- Task prompt
Write the entries below out again exactly, but skip the pictures.

──────── Extracted records

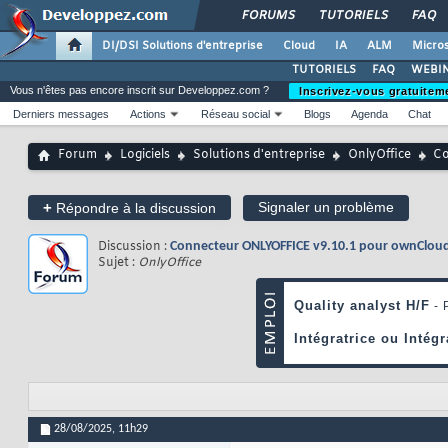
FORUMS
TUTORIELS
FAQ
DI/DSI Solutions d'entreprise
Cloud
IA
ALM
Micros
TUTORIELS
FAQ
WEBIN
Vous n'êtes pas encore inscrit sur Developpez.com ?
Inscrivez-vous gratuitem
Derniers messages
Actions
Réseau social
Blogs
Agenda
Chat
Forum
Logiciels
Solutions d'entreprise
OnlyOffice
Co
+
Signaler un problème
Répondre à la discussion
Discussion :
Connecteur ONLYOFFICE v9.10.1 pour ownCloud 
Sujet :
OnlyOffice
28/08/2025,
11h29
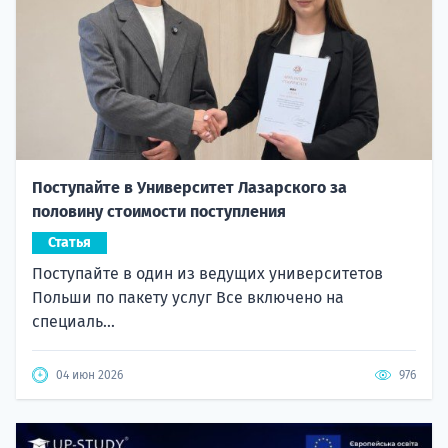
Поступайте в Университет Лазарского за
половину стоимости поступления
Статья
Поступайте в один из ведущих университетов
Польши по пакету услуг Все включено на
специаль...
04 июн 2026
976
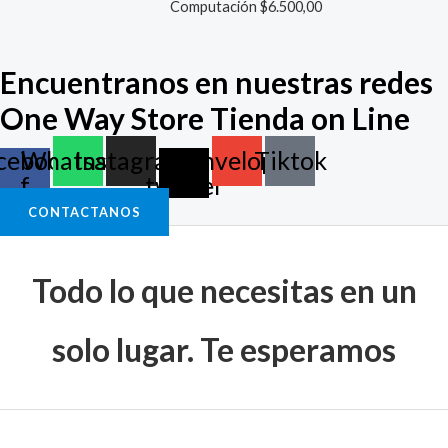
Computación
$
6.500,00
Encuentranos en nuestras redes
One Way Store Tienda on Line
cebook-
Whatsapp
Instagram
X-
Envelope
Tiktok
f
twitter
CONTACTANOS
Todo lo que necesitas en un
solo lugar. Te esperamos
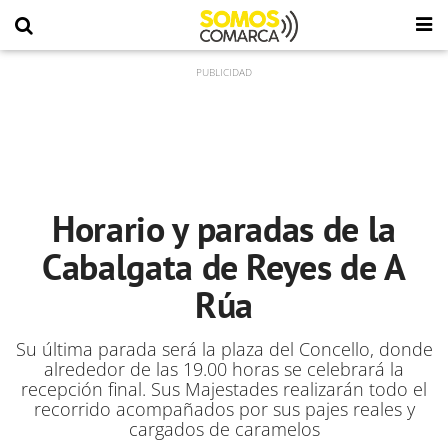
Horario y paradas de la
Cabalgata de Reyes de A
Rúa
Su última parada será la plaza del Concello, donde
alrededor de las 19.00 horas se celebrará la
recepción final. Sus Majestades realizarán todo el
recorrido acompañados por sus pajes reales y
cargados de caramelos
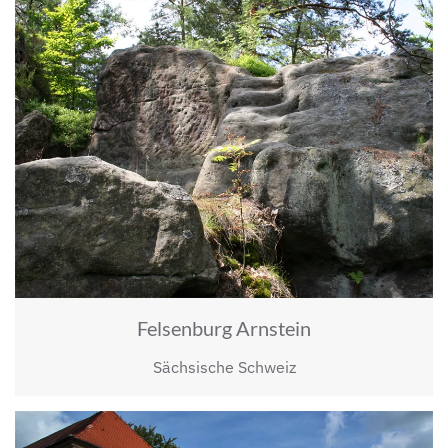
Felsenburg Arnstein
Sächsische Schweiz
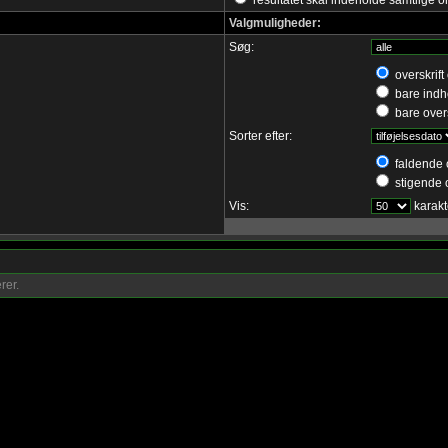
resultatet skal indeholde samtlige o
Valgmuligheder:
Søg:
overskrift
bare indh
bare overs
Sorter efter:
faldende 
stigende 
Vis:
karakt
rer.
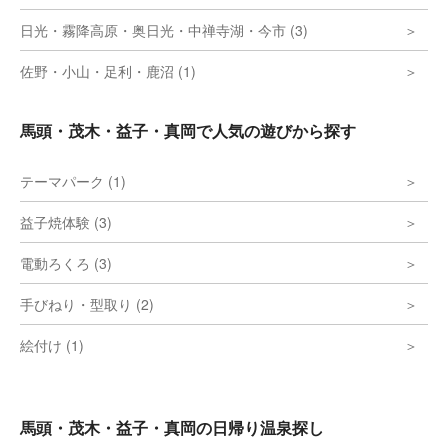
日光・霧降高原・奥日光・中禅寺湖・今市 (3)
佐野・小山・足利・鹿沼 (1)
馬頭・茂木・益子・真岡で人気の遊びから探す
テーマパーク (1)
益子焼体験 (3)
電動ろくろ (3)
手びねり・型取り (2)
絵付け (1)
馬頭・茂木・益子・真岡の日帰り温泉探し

────────────────

- Solved exercise
FORUMS
TUTORIELS
FAQ
DI/DSI Solutions d'entreprise
Cloud
IA
ALM
Micros
TUTORIELS
FAQ
WEBIN
Vous n'êtes pas encore inscrit sur Developpez.com ?
Inscrivez-vous gratuitem
Derniers messages
Actions
Réseau social
Blogs
Agenda
Chat
Forum
Logiciels
Solutions d'entreprise
OnlyOffice
Co
+
Signaler un problème
Répondre à la discussion
Discussion :
Connecteur ONLYOFFICE v9.10.1 pour ownCloud 
Sujet :
OnlyOffice
28/08/2025,
11h29
Поступайте в Университет Лазарского за
половину стоимости поступления
Статья
Поступайте в один из ведущих университетов
Польши по пакету услуг Все включено на
специаль...
04 июн 2026
976
Computación
$
6.500,00
Encuentranos en nuestras redes
One Way Store Tienda on Line
cebook-
Whatsapp
Instagram
X-
Envelope
Tiktok
f
twitter
CONTACTANOS
Todo lo que necesitas en un
solo lugar. Te esperamos
Horario y paradas de la
Cabalgata de Reyes de A
Rúa
Su última parada será la plaza del Concello, donde
alrededor de las 19.00 horas se celebrará la
recepción final. Sus Majestades realizarán todo el
recorrido acompañados por sus pajes reales y
cargados de caramelos
Felsenburg Arnstein
Sächsische Schweiz
resultatet skal indeholde samtlige o
Valgmuligheder:
Søg:
overskrift
bare indh
bare overs
Sorter efter:
faldende 
stigende 
Vis:
karakt
rer.
日光・霧降高原・奥日光・中禅寺湖・今市 (3)
佐野・小山・足利・鹿沼 (1)
馬頭・茂木・益子・真岡で人気の遊びから探す
テーマパーク (1)
益子焼体験 (3)
電動ろくろ (3)
手びねり・型取り (2)
絵付け (1)
馬頭・茂木・益子・真岡の日帰り温泉探し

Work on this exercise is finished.